Crist had sued HCA and Cleveland Clinic Florida on April 18, charging that they had colluded to drive out competition in various healthcare facilities markets in eight Florida counties, as well as in the acute care market for Collier County and the market for open-heart surgery in Broward County.
He based the charges on an administrative settlement that Cleveland Clinic and HCA predecessor Columbia/HCA Healthcare Corp. reached with state officials in March 1998, in which the two companies agreed either to withdraw CON applications, not to oppose CON bids, or to avoid establishing physician offices or other healthcare facilities in territory served by the other.
Cleveland Clinic also agreed in the 1998 settlement to fund and support healthcare services for children and indigent populations in Collier County.

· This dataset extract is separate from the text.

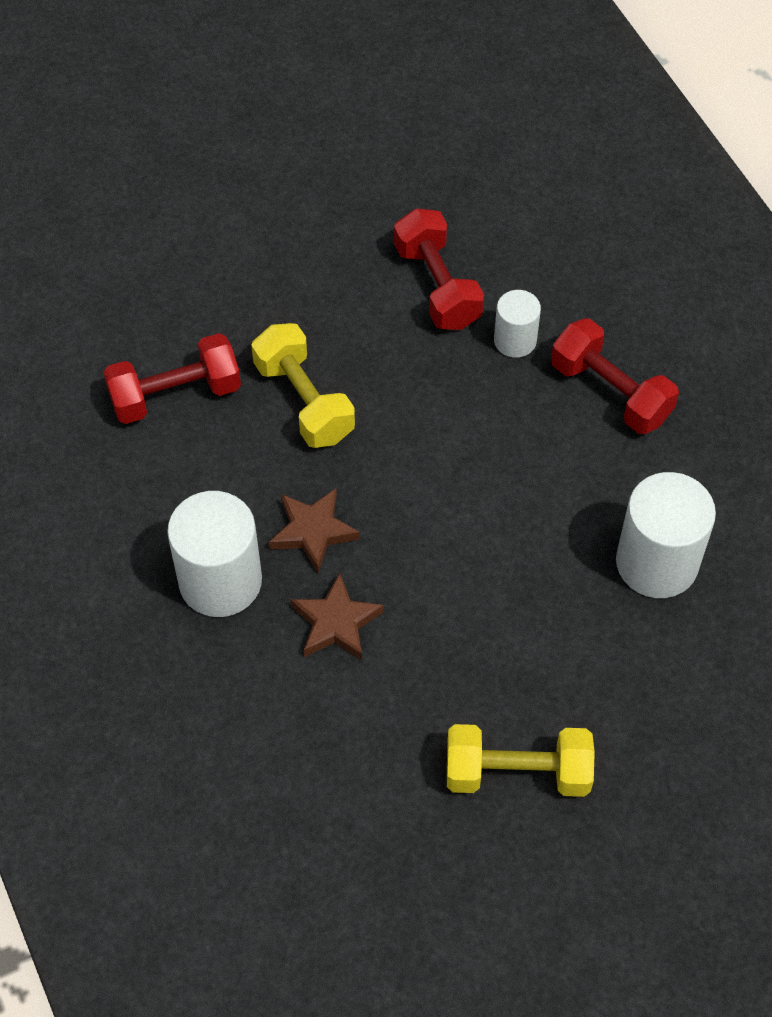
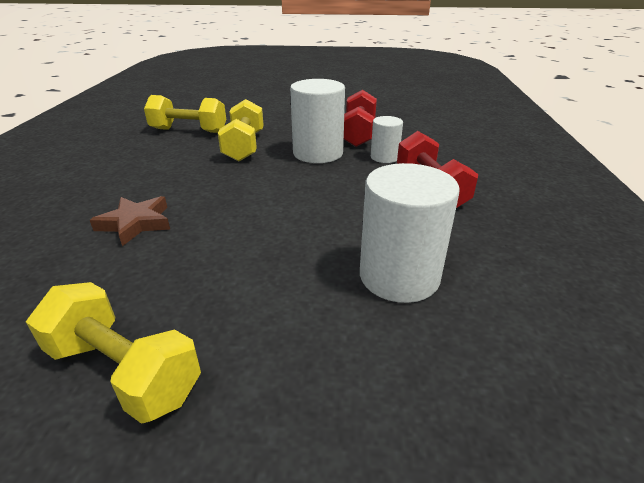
camera: 30 degrees right, 25 degrees down
red dumbbell [103,333,241,424] -> yellow dumbbell [144,95,226,133]
white cylinder [167,491,262,617] -> white cylinder moved to [290,79,345,163]
brown star [269,488,360,573] -> none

As a result of the new settlement, HCA will pay $50,000 to Broward Children's Center and $50,000 to SOS Children's Village of Florida, both of which are facilities for special-needs children. Cleveland Clinic will pay $100,000 to Isabel Collier Read Immokalee Health Park, an urgent care and diagnostic center in Immokalee, Fla., owned by NCH Healthcare System, Naples, Fla.
NCH Healthcare System officials were not immediately available for comment Thursday afternoon.
Cleveland Clinic and HCA also will pay $20,000 each to reimburse the state for its investigation, according to documents entered in U.S. district court in Fort Myers, Fla.
In a written statement sent to Modern Physician, Cleveland Clinic says: "The 1998 settlement was a direct result of the defendants' attempt to resolve the then pending administrative litigation related to Florida's Certificate of Need program and allowed Cleveland Clinic Florida to compete in a previously underserved healthcare market located in Southwest Florida. Today, Cleveland Clinic Florida Naples offers the residents of Southwest Florida a competitive alternative to health care services in Collier County."
HCA spokesperson Jeff Prescott did not respond to requests for comment. He was quoted in the April 29 edition of the News-Press in Fort Myers as saying that the type of agreement HCA and Cleveland Clinic reached in 1998 is a "very common and appropriate method to quickly and amicably resolve a certificate-of-need dispute."
Trish Connors, representing the state attorney general, says the practice was indeed common five years ago.
"I think it's less so now," Connors says in explaining the legal action. "We were trying to make the point that this should not be common practice."